Review: Bound to Vengeance (aka Reversal) Wastes a Great Premise

Bound to Vegeance (aka Reversal) exists on the fringes of a few other films. J.M. Cravioto’s revenge-horror admirably attempts to subvert the million ways we’ve seen this story of a captive girl told. It begins with the cathartic escape, thankfully sparing the audience 75 minutes of a woman tied (or chained) to a chair (or bed). Her captor speaks of the boyfriend, whose hunt for her led him to larger horrors, sparing the audience another amateur detective thriller. Yet for all its unique perspective, Bound to Vegeance is told with far too familiar aesthetic, emptily recalling the dirt-smeared 2000s horror of Rob Zombie and Marcus Nispel. 

The film opens, ironically, to the tune of soft rock, as Richard Tyson’s Phil, the man holding several women hostage in various houses and holes around Los Angeles, goes about his routine. He prepares a soup for Eve (Tina Ivlev, a Russian ringer for Jennifer Lawrence), who in turn has prepared a brick for Phil. She flees, with Cravioto lensing her every move from some sort of object she utilizes: the brick, the chain that holds her foot, the home phone. This continues throughout the film. It’s inventive until it’s tiring. Upon her search of the home she’s been kept in, Eve finds polaroids of girls in the same, squalid situation. One makeshift control pole later, she’s forcing Phil on a journey to free her unfortunate counterparts.

Again, this idea of reversing both the drawn out captive’s tale and the self-empowered revenge is refreshing. Eve’s moment is quick, nasty and stylish. Her verve to help other women do the same then should be exhilarating. Instead, it’s a redundant affair, with overemployed visual trickery and constant stating of the film’s themes and inner conflicts. Phil tries to convince Eve she isn’t helping anyone at all and Cravioto, and scripters Keith Kjornes and Rock Shaink, Jr., in the process makes a case why the films Bound to Vegeance attempts to upend do focus on just one girl. Not everyone has the same will.

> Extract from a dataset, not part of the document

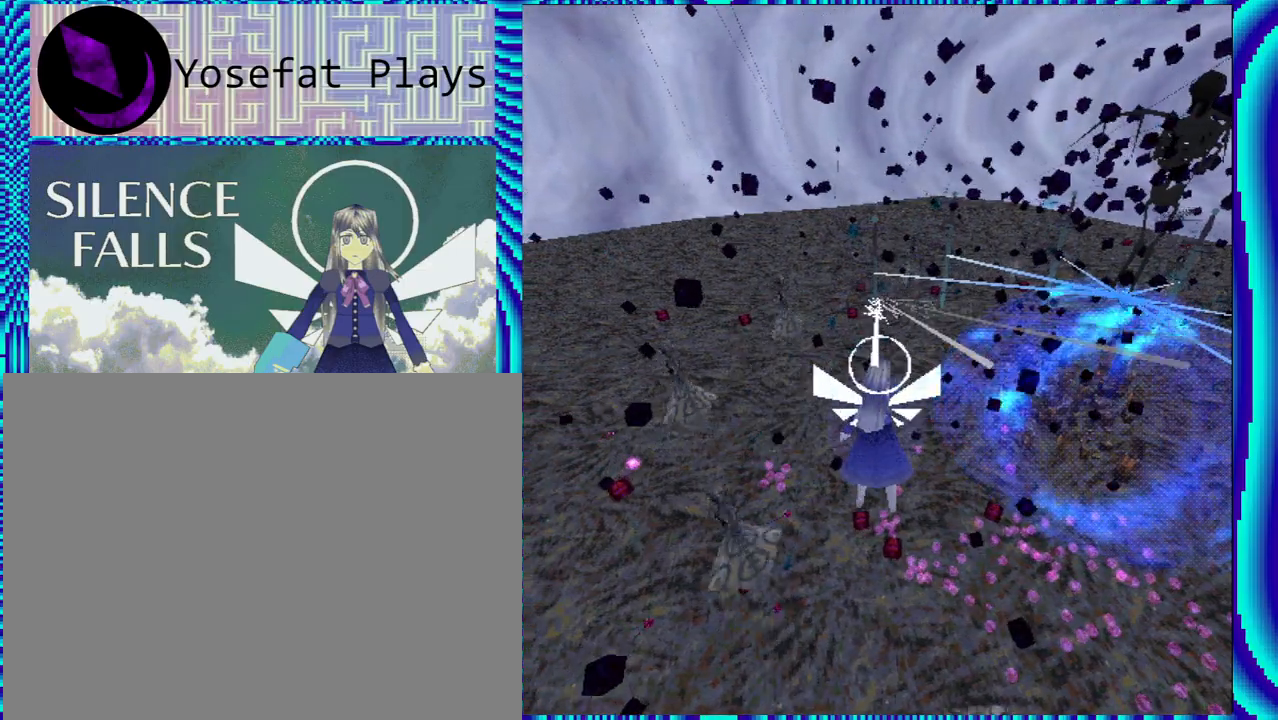
{"buttons": ["R1"], "left_stick": "center", "right_stick": "center", "events": []}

Some of the girls Eve is intent on freeing are just too far gone and, as a horror film needs a body count, are tastelessly done away with—the film’s charge to look cool conveniently and momentarily forgetting that until seconds ago, they were victims of terrible suffering. Meanwhile, between each fetid, neon prison, Eve (and the audience) continues to suffer by listening to Phil’s endless musings on her and her plight. What’s worse is that much of Tyson’s monologues or exchanges with Eve are noticeably dubbed, their mouths often obscured by shadow and his grunting mixed so high, it’s as if he’s straining right there with you.

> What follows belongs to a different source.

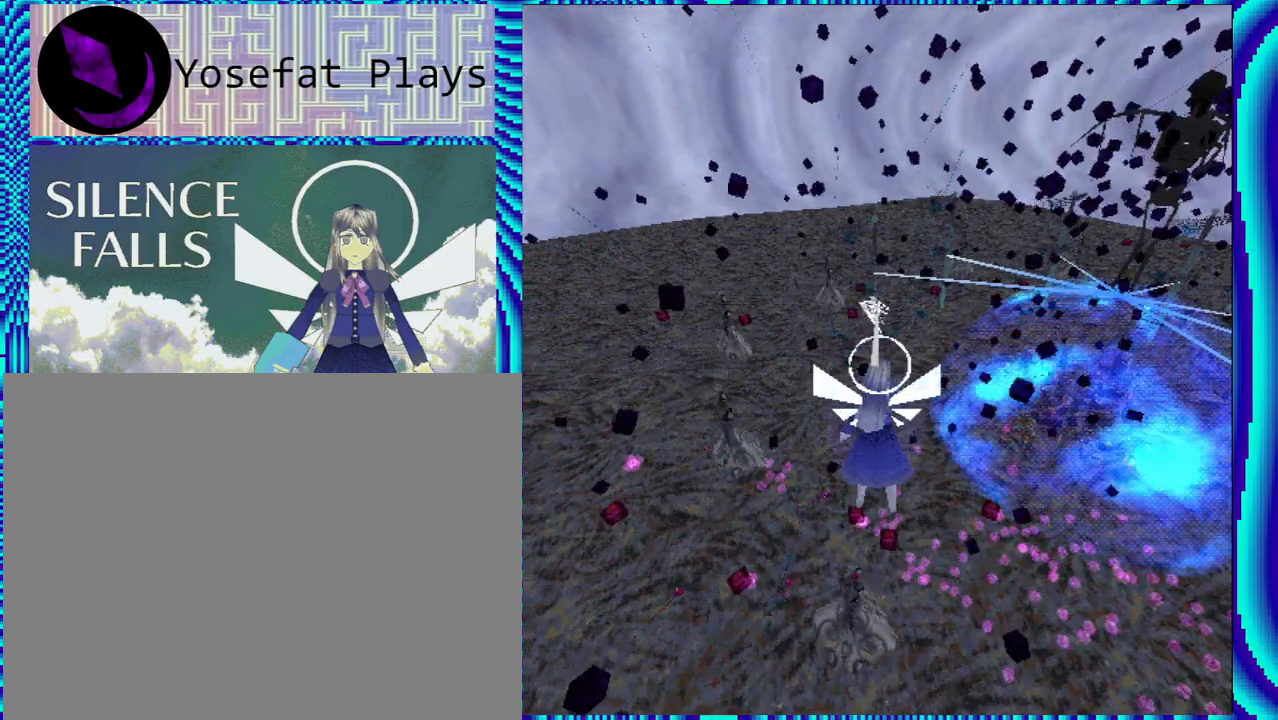
{"buttons": ["R1"], "left_stick": "center", "right_stick": "center", "events": []}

Like Eve’s character, the purpose with which so many girls are taken is implied, but not developed. Ivlev gives an earnest effort at the emotional struggle of steely resolve and self-doubt, but the film doesn’t back her up. Instead, its best effort is to regularly, insipidly and disruptively flashback to a self-filmed carnival date. Bound to Vegeance is too content to rest on the laurels of its setup, but by the time it echoes Rob Zombie’s Halloween (?) with a scene scored by “Love Hurts” (in Spanish), all goodwill is (I’m so sorry) reversed.